# Interesting USB Conflict

## NicZak

I have an MSI KT266-RU motherboard which features both usb 1.1 and usb 2.0 ports.  I don't have any usb 2.0 devices however I am using the usb 2.0 ports due to a lack of the old ones.  Now when I configured I compiled both usb-uhci (the standard usb driver) and ehci-hcd (the usb 2.0 driver) as modules.  When I load only the standard (usb-uhci) module everything works fine, however when I enable the 2.0 (ehci-hcd) one nothing seems to work (mouse mainly, any yes I plugged all devices in the 2.0 ports). If I load both, nothing works either.  In both cases my gamepad will not work at all which is getting really frustrating.  So in short, has anyone gotten both usb modules loaded w/o problems and how in gods name do you get a usb gamepad to work!?  Using joydev/usb-uhci modules I cannot get my psx-usb adaptor working what-so-ever, although the red light stays on in the middle of the psx pad (the analog light).  Any thoughts would be much appriciated..  Thanks -

NicZak

----------

## AutoBot

I have both working, will take a look at my kernel and post back later am currently having a *major* issue -- see the Gentoolkit thread  :Shocked: 

----------
──────────────────────────────
INSTRUCTIONS TO FOLLOW:
Answer these about the USB conflict thread:
(a) What motherboard does NicZak have?
(b) Which module does NicZak identify as the usb 2.0 driver?
(c) Which thread does AutoBot point to about a major issue?

(Page-level text extractions)
──────────────────────────────
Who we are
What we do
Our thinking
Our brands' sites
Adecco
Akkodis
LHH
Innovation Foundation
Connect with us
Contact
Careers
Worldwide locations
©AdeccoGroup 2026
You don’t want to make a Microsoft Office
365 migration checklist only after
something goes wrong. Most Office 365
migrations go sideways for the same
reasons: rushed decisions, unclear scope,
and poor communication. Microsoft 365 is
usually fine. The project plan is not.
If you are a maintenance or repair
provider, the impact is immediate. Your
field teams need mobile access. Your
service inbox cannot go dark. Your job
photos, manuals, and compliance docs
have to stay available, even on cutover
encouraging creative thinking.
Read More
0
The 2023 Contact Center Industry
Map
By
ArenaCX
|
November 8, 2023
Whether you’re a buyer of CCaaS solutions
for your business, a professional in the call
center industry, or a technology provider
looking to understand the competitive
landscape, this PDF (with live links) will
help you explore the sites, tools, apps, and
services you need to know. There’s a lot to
──────────────────────────────
ANSWER TO THIS TASK:
(a) An MSI KT266-RU.
(b) ehci-hcd.
(c) The Gentoolkit thread.